Capítulo 102: Crônica do Cultivo em Dueto (11)
— Mestre, não se preocupe, não tem problema algum. Cultivar juntos é algo comum no mundo da imortalidade! Dois homens cultivando juntos também não é nada demais, afinal, ambos podem aumentar suas habilidades, não é? Quem sabe, depois de um tempo, eles até gostem daquela sensação. — disse Joana de modo malicioso.
O canto da boca de Ventos Celestes tremeu, ele já não conseguia ouvir mais aquilo.
Essa garota, que mente suja!
— Mestre ancestral... — O ancião maior olhou para Ventos Celestes com expressão suplicante — Você realmente quer que o Portão dos Ventos Celestes se torne motivo de riso de todo o mundo?
Ventos Celestes abanou a manga com indiferença. — E daí? Desde que ela esteja feliz.
Ventos Celestes nunca foi alguém que se preocupasse com o destino dos mortais. O mundo não lhe dizia respeito.
O ancião maior quase cuspiu sangue. Que palavras eram aquelas!
Será que esse é mesmo o mestre ancestral que ele imaginava, alguém acima das trivialidades mundanas? A verdade é que as belezas são mesmo perigosas, perigosas! Nem mesmo Ventos Celestes, o primeiro a fundar uma seita no mundo da imortalidade, escapou.
— Hmpf... — Joana soltou um sorriso frio. Agora ela estava descontando sua raiva. Só de lembrar que, assim que chegou, foi apunhalada, já ficava furiosa.
— Chega, só de olhar para vocês já me sinto tonta. Ventos Celestes, vamos viajar pelo mundo... Não quero ficar neste lugar... — Aqui era onde a antiga dona deste corpo sofreu tanto; só de estar aqui, sentia-se desconfortável. Era uma reação instintiva. Afinal, este foi o lugar onde ela morreu. Seria estranho sentir alguma simpatia.
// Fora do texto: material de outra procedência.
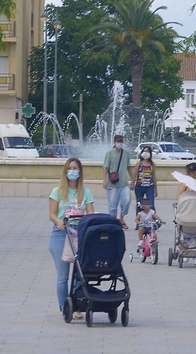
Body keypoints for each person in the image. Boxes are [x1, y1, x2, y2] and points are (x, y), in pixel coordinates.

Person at [47, 157, 96, 316]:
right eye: (69, 168)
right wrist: (58, 221)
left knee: (79, 273)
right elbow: (52, 214)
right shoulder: (57, 192)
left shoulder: (85, 192)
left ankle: (77, 306)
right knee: (63, 275)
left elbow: (90, 213)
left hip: (80, 233)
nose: (72, 171)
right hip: (61, 232)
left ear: (80, 171)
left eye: (75, 168)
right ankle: (64, 307)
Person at [104, 134, 132, 220]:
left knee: (127, 201)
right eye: (118, 141)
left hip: (124, 183)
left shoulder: (126, 153)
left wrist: (133, 180)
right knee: (112, 204)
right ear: (114, 142)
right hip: (113, 184)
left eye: (121, 141)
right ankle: (113, 220)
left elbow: (129, 167)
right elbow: (105, 167)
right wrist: (104, 180)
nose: (119, 143)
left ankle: (122, 217)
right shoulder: (109, 153)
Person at [133, 147, 157, 211]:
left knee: (150, 204)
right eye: (144, 151)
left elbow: (154, 176)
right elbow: (135, 174)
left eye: (147, 151)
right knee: (139, 204)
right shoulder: (139, 163)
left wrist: (155, 189)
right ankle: (139, 218)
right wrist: (132, 183)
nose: (145, 153)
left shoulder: (152, 164)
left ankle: (153, 219)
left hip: (149, 187)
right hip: (139, 186)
— Está bem... — Ventos Celestes assentiu. De agora em diante, onde ela for, ele irá também.
Ao ouvir isso, os anciãos ficaram imediatamente aflitos.
O segundo ancião, — Mestre ancestral, você não vai ficar no Portão dos Ventos Celestes? Aqui é sua casa.
— Faz mais de mil anos que não me envolvo com os assuntos daqui. — O subentendido era: vocês têm coragem de pedir que um velho cuide de tudo?
— Mas, todos aqui são seus discípulos e descendentes... Você realmente vai abandoná-los? Agora, sem a Espada Protetora, se as seitas malignas atacarem, o que será de nós?
Sem a espada sagrada para proteger a montanha, quem sabe quantos caminhos tortuosos tentarão invadir.
Todos olhavam fixamente para o alto da cabeça dela. Joana ficou surpresa: era o lendário artefato.
Ela levou a mão à cabeça e realmente encontrou um prendedor de cabelo.
— Esta é... a Espada Sagrada do Portão dos Ventos Celestes, a Espada Protetora? — Joana tirou o prendedor, olhando para a espada em forma de acessório, admirada.
Na memória da antiga dona, essa espada tinha poderes extraordinários.
Com um som vibrante, a espada sagrada brilhou em vermelho, flutuando sobre sua mão, tocando-a com delicadeza e girando ao seu redor.
Agora que tinha uma dona, era natural que quisesse agradá-la. Afinal, seguir a dona traz benefícios; era muito esperta.
— Por que está tão pequena? — Na memória da antiga dona, essa espada era imponente e grande.
— Foi algo que forjei há muito tempo, quando estava entediado. Agora, dou a você; ela poderá protegê-la daqui em diante. — Ventos Celestes apressou-se em intervir, mostrando sua presença.
— Ah! — Joana pensou que, se fosse a antiga dona, estaria se sentindo vingada. Antes, ao invadir sem querer o Salão da Espada Sagrada, levou uma surra do terceiro ancião.
Agora, a espada sagrada era sua. Sentia claramente a satisfação da antiga dona; finalmente, o último vestígio de consciência se dissipou.
Na verdade, Joana sempre teve uma dúvida: ao viajar no tempo e realizar o desejo de um personagem insignificante, o que acontecia depois? Provavelmente, elas reencarnavam.
— Então, o Portão dos Ventos Celestes ficará sem seu tesouro mais precioso. Eu não vou ficar, e você? — Joana já sabia que aquele sujeito iria acompanhá-la onde quer que fosse.